Something Out There
- First edition
- Author: Nadine Gordimer
- Language: English
- Publisher: Jonathan Cape
- Publication date: 1984
- Pages: 203

= Something Out There =

1984 short story collection by Nadine Gordimer

Something Out There is a 1984 short story collection by the South African writer Nadine Gordimer. It was first published by Jonathan Cape in 1984. It consists of 9 short stories and one long novella, "Something Out There."

==Stories==

- "A City of the Dead, a City of the Living" (1982)
A young mother and wife in a black township is consumed by tension as she and her husband shelter a black political activist that is wanted by the police for an attack on a police station. First published by The New Yorker, 28 March 1982.

- "At the Rendezvous of Victory" (1983)
Sinclair "General Giant" Zwedu was instrumental in a revolution that brought an end to apartheid, but struggles to adapt to the new democracy and finds himself at odds with the liberation movement now leading the country. First published by Mother Jones, February/March, 1983.

- "Letter from his father" (1983)
A fictional response on behalf of Hermann Kafka to his son, Franz Kafka's "Letter to His Father". First published by the London Review of Books, 20 October 1983.

- "Crimes of Conscience" (1981)
A young white man is paid by the apartheid government to infiltrate left-wing circles and begins a relationship with a young, radical white woman. He confesses his spying to her during an intimate moment. First published by Index, December 1981 then New Statesman, 22 October 1982.

- "Sins of the Third Age" (1982)
The carefully planned retirement plans of Peter and Mania in an Italian idyll are undone by Peter's affair with a younger woman. The married couple settle down in their renovated home, but their relationship has been shattered beyond repair. First published by Cosmopolitan, August, 1982.

- "Blinder" (1983)
Rose, a long-serving maid prone to alcohol binges, has to deal with the death of her love, Ephraim. First published by the Boston Globe, 24 July 1983.

- "Rags and Bones (1979)"
Beryl Fels buys a tin chest and unexpectedly discovers letters between lovers written during the 1940s. The woman writer and distinguished scientist are keen to keep their affair secret as they "are both people in the public eye". Intrigued by the supposed fame of the pair, Fels is disappointed to find that there is little trace of the achievements of the scientist and the woman writer is no longer in print. First published by Harper's Magazine, October, 1979.

- "Terminal"
A terminally ill woman makes a pact with her husband that he will not stand in the way of her and any decision to take her own life. He breaks the pact, rushing her to hospital after her overdose and she wakes up in hospital, betrayed by her husband.

- "A Correspondence Course" (1981)
A liberal-minded young white woman, Harriet Haberman begins writing back to a white political prisoner. Her mother, Pat, encourages the correspondence and is proud of her daughter. Once the man escapes from prison, the reality of Pat's liberalism becomes to concern her. She becomes increasingly paranoid about their home security and is dismayed when the prisoner arrives at their door, seeking the aid of Harriet. First published by The New Yorker, 16 February 1981.
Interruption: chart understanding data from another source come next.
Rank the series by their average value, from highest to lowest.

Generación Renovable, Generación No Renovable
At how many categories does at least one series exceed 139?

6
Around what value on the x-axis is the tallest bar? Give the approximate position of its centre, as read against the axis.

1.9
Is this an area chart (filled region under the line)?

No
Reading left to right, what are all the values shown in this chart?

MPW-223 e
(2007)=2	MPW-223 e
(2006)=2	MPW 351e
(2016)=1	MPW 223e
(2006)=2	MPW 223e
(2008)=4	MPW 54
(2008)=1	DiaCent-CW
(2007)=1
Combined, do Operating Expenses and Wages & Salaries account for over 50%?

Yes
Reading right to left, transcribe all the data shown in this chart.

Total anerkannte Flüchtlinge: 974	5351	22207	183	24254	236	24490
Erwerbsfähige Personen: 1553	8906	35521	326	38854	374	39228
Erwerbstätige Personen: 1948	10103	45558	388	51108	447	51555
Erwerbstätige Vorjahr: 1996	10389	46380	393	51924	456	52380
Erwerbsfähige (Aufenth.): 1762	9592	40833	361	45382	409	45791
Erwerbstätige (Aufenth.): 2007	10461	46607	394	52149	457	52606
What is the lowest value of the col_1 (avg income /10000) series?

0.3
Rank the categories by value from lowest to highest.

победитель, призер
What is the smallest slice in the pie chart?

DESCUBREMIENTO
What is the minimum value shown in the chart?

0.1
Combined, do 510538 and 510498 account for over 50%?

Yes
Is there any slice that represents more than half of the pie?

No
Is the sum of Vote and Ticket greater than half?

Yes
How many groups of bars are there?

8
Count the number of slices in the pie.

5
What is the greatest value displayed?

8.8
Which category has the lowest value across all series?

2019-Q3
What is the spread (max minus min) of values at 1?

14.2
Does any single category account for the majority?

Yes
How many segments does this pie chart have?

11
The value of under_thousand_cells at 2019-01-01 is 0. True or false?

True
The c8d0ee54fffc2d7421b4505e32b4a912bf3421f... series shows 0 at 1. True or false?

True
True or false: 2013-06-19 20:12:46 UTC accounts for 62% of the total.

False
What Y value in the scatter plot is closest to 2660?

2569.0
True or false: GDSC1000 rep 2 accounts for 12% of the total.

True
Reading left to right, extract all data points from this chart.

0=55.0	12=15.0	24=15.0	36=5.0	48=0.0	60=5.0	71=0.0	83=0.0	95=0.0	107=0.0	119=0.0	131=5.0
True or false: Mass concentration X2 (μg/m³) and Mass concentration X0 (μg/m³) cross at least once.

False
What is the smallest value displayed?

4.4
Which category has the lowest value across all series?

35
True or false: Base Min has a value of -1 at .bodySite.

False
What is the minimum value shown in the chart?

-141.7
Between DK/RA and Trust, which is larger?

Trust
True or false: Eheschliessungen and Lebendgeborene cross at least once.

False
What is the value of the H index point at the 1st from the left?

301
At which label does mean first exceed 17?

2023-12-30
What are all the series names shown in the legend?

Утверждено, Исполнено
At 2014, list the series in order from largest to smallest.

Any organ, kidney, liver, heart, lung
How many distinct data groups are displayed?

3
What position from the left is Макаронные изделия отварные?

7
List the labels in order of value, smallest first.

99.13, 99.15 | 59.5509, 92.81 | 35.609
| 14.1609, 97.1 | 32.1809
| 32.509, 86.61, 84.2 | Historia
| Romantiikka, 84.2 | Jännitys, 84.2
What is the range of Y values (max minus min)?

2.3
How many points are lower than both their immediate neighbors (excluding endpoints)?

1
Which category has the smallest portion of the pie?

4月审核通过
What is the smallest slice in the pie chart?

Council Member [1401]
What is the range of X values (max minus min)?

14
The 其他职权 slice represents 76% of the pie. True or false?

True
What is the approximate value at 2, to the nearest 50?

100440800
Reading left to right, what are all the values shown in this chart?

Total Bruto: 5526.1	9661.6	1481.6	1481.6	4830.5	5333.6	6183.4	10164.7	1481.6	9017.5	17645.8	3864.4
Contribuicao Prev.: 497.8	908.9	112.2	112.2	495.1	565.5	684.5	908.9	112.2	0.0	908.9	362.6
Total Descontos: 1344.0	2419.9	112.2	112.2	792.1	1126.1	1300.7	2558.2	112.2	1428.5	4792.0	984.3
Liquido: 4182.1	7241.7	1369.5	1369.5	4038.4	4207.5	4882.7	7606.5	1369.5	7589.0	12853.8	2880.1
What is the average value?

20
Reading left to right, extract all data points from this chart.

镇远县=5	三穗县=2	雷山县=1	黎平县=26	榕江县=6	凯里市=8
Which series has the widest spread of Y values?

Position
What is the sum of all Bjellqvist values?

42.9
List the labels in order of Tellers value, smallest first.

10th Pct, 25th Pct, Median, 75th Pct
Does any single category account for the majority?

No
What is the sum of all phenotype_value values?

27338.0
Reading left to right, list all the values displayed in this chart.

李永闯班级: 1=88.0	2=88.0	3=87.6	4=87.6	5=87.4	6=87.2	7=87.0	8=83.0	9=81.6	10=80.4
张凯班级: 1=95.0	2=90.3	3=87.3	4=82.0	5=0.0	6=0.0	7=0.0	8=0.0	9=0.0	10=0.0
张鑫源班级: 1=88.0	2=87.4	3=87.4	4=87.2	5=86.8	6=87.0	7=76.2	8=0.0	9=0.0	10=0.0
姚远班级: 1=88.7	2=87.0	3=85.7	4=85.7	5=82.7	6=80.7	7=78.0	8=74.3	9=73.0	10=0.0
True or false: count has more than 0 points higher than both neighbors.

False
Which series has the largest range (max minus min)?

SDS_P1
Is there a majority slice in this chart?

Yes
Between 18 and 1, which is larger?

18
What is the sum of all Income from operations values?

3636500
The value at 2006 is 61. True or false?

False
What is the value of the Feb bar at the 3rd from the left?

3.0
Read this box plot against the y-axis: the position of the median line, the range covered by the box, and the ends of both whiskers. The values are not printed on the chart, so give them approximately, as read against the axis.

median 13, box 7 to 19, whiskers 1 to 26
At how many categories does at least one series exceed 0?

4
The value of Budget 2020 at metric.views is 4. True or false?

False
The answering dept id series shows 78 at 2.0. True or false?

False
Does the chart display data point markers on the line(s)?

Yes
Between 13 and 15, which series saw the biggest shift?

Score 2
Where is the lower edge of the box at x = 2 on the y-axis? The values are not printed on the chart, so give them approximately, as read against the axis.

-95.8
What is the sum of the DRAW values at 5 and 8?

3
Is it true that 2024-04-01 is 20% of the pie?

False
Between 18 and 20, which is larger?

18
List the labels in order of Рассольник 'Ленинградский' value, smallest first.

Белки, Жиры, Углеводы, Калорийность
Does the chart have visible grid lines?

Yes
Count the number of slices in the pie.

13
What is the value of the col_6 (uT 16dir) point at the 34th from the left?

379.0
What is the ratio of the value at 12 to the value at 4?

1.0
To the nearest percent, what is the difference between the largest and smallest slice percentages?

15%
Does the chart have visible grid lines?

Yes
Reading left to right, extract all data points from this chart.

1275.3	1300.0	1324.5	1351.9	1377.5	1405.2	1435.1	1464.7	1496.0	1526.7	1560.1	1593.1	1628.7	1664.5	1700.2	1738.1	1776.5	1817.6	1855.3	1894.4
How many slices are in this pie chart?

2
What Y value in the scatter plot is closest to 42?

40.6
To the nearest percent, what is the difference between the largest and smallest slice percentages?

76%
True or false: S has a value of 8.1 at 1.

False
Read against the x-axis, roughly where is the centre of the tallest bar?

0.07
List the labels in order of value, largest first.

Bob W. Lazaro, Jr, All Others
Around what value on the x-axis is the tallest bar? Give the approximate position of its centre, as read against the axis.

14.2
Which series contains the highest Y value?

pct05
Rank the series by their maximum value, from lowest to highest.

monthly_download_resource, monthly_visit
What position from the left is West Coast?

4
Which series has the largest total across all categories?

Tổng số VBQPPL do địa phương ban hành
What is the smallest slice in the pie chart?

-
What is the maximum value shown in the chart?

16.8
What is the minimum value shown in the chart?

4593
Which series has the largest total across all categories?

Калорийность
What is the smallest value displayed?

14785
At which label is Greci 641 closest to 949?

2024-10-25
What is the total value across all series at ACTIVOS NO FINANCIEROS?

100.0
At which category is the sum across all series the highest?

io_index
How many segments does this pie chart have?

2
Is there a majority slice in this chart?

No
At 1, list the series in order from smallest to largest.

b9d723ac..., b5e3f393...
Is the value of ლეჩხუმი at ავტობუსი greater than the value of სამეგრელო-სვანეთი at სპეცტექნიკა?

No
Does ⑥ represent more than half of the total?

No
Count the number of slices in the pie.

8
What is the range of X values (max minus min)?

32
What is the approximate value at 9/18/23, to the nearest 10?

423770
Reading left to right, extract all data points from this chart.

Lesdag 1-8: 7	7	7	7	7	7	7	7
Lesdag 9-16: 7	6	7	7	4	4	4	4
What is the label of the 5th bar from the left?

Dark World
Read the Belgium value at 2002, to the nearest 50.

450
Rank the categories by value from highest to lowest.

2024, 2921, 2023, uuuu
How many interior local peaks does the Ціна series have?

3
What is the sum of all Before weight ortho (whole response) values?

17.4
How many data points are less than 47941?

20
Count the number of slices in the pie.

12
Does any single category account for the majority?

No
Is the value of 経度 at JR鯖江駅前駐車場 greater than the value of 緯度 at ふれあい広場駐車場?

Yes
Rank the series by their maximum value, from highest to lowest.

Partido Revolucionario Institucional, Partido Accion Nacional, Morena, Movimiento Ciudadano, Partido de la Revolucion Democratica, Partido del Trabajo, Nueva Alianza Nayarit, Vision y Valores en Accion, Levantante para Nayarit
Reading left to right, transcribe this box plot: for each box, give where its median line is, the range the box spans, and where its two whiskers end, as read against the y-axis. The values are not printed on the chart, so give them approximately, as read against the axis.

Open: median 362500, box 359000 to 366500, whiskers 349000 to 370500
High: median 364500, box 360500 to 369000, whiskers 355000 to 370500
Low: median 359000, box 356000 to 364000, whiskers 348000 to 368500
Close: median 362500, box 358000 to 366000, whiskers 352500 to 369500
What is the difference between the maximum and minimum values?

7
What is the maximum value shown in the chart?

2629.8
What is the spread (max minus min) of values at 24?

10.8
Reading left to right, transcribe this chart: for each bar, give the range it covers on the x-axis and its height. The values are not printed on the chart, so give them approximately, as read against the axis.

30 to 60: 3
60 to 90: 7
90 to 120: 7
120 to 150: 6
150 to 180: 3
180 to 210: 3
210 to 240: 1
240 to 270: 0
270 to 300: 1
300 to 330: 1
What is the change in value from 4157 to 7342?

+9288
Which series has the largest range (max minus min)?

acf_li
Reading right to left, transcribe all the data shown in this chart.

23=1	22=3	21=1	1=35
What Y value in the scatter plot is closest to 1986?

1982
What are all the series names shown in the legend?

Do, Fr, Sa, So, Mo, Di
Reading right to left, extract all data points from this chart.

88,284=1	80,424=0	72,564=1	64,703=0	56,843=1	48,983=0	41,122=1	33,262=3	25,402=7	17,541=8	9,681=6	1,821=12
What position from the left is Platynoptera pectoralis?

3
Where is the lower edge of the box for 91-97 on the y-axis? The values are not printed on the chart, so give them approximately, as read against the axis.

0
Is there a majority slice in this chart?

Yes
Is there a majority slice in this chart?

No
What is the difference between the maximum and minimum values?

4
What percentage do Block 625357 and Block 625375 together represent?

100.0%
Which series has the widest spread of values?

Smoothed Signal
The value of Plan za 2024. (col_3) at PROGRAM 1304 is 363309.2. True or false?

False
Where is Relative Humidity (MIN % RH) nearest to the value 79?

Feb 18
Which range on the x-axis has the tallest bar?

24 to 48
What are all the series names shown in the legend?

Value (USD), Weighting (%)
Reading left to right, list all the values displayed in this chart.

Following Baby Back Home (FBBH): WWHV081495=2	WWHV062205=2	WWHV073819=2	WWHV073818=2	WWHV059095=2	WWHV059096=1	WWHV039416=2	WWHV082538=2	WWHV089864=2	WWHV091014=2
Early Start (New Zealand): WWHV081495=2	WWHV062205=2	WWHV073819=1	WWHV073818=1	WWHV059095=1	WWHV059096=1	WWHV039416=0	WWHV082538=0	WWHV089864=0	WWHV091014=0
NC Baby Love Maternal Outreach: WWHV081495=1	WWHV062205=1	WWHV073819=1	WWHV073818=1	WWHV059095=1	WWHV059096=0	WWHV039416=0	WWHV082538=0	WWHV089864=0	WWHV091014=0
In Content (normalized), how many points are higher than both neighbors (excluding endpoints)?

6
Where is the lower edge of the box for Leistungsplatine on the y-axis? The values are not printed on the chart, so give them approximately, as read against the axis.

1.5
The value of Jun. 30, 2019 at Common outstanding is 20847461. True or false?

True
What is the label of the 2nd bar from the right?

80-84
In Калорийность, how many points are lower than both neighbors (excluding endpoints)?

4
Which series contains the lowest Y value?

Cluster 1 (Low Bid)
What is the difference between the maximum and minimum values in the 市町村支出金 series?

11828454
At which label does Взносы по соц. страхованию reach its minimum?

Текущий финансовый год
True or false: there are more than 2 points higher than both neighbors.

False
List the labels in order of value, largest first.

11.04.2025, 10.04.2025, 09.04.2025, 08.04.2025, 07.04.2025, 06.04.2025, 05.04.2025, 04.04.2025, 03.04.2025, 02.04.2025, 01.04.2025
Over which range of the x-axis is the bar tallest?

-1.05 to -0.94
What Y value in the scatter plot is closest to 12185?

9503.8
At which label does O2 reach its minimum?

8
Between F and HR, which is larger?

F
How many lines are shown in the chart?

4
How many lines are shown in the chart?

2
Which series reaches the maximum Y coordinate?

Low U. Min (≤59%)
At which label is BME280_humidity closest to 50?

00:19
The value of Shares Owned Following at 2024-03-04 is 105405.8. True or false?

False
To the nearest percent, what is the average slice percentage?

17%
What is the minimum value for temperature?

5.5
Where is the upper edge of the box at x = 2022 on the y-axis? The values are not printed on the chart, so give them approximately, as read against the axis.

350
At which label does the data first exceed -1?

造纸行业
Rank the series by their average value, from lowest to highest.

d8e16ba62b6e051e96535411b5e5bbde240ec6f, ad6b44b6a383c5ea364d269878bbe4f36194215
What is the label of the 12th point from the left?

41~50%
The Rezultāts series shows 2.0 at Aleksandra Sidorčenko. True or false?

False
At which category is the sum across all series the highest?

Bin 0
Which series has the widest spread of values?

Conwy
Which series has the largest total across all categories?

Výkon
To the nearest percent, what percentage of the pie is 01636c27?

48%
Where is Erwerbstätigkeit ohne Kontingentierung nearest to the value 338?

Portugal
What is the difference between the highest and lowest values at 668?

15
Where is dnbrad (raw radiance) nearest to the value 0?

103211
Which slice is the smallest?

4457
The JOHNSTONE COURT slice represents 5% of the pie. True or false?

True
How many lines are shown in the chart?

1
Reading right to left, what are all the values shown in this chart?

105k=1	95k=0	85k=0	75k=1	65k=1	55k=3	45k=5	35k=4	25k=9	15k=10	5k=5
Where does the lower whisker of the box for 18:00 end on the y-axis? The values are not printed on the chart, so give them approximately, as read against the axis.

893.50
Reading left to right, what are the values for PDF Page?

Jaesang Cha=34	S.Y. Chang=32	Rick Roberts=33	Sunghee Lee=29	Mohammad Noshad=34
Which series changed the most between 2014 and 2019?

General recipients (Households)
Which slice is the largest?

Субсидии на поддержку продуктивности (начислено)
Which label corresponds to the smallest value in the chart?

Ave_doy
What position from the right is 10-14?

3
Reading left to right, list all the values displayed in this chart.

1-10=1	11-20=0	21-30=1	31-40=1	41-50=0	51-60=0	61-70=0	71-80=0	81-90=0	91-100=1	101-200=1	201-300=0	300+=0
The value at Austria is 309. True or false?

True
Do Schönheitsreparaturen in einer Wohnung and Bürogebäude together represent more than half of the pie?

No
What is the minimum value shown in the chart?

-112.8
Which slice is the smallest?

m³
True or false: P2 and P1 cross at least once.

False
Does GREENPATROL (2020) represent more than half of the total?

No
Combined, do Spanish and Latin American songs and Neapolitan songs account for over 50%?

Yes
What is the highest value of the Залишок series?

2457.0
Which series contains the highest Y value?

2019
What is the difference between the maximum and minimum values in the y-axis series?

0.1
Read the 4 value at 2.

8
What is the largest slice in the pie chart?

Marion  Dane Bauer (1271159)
- "Something Out There" (1984)
A wild animal stalks the plush, white suburbs of Johannesburg, causing a frenzy in the media and among residents. The wild animal acts as a metaphor for the fears of White South Africans about the future of the country. First published by Salmagundi, January, 1984.

==Reception==
The collection was praised by Salman Rushdie in his New York Times review. He wrote about the longer novella, "Something Out There", "This quality of subversion, this deliberate use of banality in order to disturb, is what sets Miss Gordimer's version of the Beast myth apart. The pulp fiction and cinema that exploit this theme usually offer no more than an enjoyable scare, a sanitized frisson; they actually reassure us while pretending to terrify. Something Out There concentrates, by contrast, on the minutiae of the real world. The art lies in the refusal of all exaggeration, all hyperbole. From this refusal springs the story's authority, its unsettling menace. Whatever you do, you can't call yourself safe."

Rushdie was critical of "Letter from his father" and "Rags and Bones", but otherwise concluded that "the other seven stories are excellent."

Writing in The New York Review of Books, Elizabeth Hardwick described it as "one of the major artistic achievements of our time."